Additionally, as noted, no part of a statute should be rendered inoperative. Limiting NRS 357.250(1)'s remedial provisions to those employees who have been pressured into participating in fraudulent activity would render a significant portion of that provision inoperative, as it expressly provides a remedy for NRS 357.240(2) violations, broadly signifying that employers who take negative action against employees who have acted lawfully under the FCA are "liable to the affected employee in a civil action for all relief necessary to make him whole." Thus, its provisions were meant to apply to any such negative employer actions, whether or not harassment, threats, or coercion occurred.
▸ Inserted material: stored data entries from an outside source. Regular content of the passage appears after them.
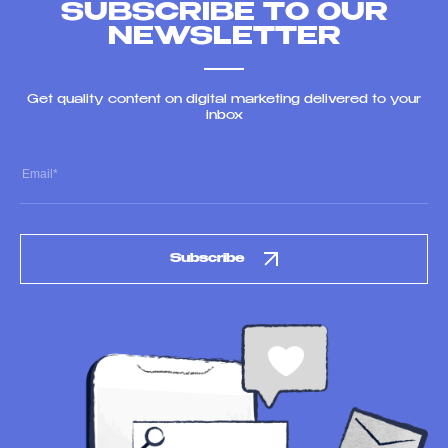
SUBSCRIBE TO OUR
NEWSLETTER
Get quality content on digital marketing delivered to your
inbox
Subscribe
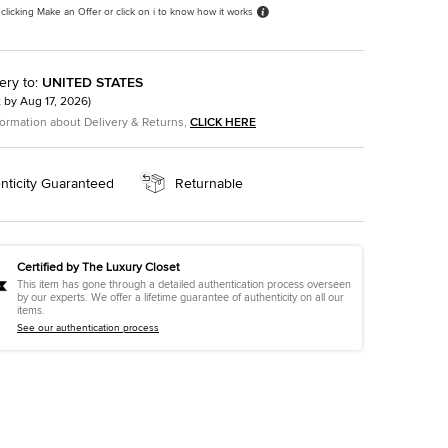
 clicking Make an Offer or click on i to know how it works
ery to
:
UNITED STATES
t by
Aug 17, 2026
)
formation about Delivery & Returns,
CLICK HERE
nticity Guaranteed
Returnable
Certified by The Luxury Closet
This item has gone through a detailed authentication process overseen
by our experts. We offer a lifetime guarantee of authenticity on all our
items.
See our authentication process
Finally, if the protections provided in NRS 357.240 and the remedies afforded under NRS 357.250 are viewed as conflicting, they must be harmonized. This harmony is easily achieved if NRS 357.250(2) is read as requiring any employee who participated in fraudulent activity to show that he was harassed, threatened, or coerced into doing so before he is allowed to recover, yet not prohibiting recovery by any employee who did not participate in fraudulent activity but who was nonetheless retaliated against for making lawful FCA-related disclosures.
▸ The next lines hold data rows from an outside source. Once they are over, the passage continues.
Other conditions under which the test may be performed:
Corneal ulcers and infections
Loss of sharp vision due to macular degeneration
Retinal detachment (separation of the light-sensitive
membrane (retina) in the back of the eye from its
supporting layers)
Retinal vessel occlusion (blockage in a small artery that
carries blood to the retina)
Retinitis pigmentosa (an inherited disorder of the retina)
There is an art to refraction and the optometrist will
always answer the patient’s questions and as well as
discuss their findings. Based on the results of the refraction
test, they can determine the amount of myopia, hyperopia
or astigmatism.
Reading NRS 357.250(2) as precluding employees from the statutory remedy if they participated in fraudulent activity unless they can show that they were harassed, threatened, or otherwise coerced into doing so comports with the rules of statutory construction and, most importantly, effectuates the Legislature's policy in enacting these statutes to protect employees who have acted lawfully under the FCA. Given this whistleblower protection policy, it is also a more reasonable result. As we have recognized, "[a] fundamental rule of statutory interpretation is that the unreasonableness of the result produced by one among alternative possible interpretations of a statute is reason for rejecting that interpretation in favor of another that would produce a reasonable result." Thus, under NRS 357.250(2)(b), if the employee engaged in fraudulent activity, he can recover under NRS 357.250 "only if" he was harassed, threatened, or coerced by the employer into the fraudulent activity in the first instance.
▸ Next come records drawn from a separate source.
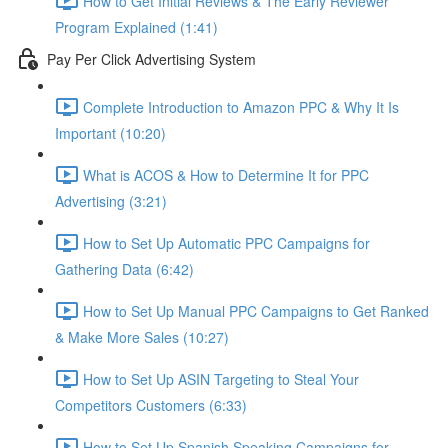
How to Get Initial Reviews & The Early Reviewer
Program Explained (1:41)
Pay Per Click Advertising System
Complete Introduction to Amazon PPC & Why It Is
Important (10:20)
What is ACOS & How to Determine It for PPC
Advertising (3:21)
How to Set Up Automatic PPC Campaigns for
Gathering Data (6:42)
How to Set Up Manual PPC Campaigns to Get Ranked
& Make More Sales (10:27)
How to Set Up ASIN Targeting to Steal Your
Competitors Customers (6:33)
How to Set Up Spanish Speaking Campaigns for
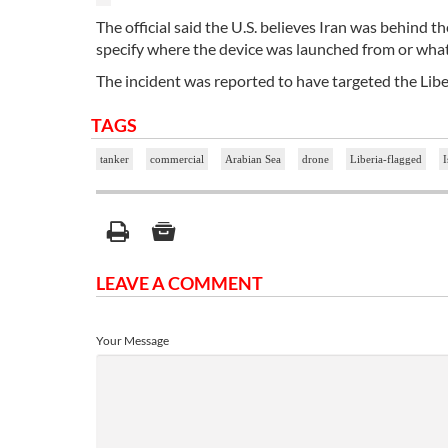
The official said the U.S. believes Iran was behind th
specify where the device was launched from or wha
The incident was reported to have targeted the Libe
TAGS
tanker
commercial
Arabian Sea
drone
Liberia-flagged
I
LEAVE A COMMENT
Your Message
See Hearing on S.B. 418 Before the Senate Government Affairs Comm., 70th Leg. (Nev., March 31, 1999) (providing a legislator's comment that the FCA "would not work without a `whistleblower' provision").
Because this subsection simply negates IGT's liability if McAndrews participated in fraudulent activity without having been pressured by IGT to do so, and since, in his complaint, McAndrews did not assert that he had participated in fraudulent activity, McAndrews was not required to allege that IGT pressured him into participating in any fraudulent activity. As a result, the district court properly denied IGT's motion to dismiss McAndrews' complaint.
Although NRS 357.250(2)(b) prevents an employee who participated in fraudulent activity from recovering under the FCA's anti-retaliation provisions unless that employee shows that his employer pressured him into the fraudulent activity in the first place, it does not limit recovery to only those employees whose employers pressured them into such activity. Instead, it simply does not apply to employees who did not engage in fraudulent activity. As a result, an employee who did not participate in any fraudulent activity may recover simply by alleging and proving that his employer retaliated against him, in violation of NRS 357.240(2), for lawfully disclosing FCA information. Accordingly, here, even though McAndrews' complaint did not allege that IGT even attempted to pressure him into fraudulent activity, the district court was not obliged to dismiss the complaint. Consequently, as IGT is not entitled to the extraordinary relief requested, we deny this writ petition.
GIBBONS, C. J., MAUPIN, PARRAGUIRRE, DOUGLAS, CHERRY and SAITTA, JJ., concur.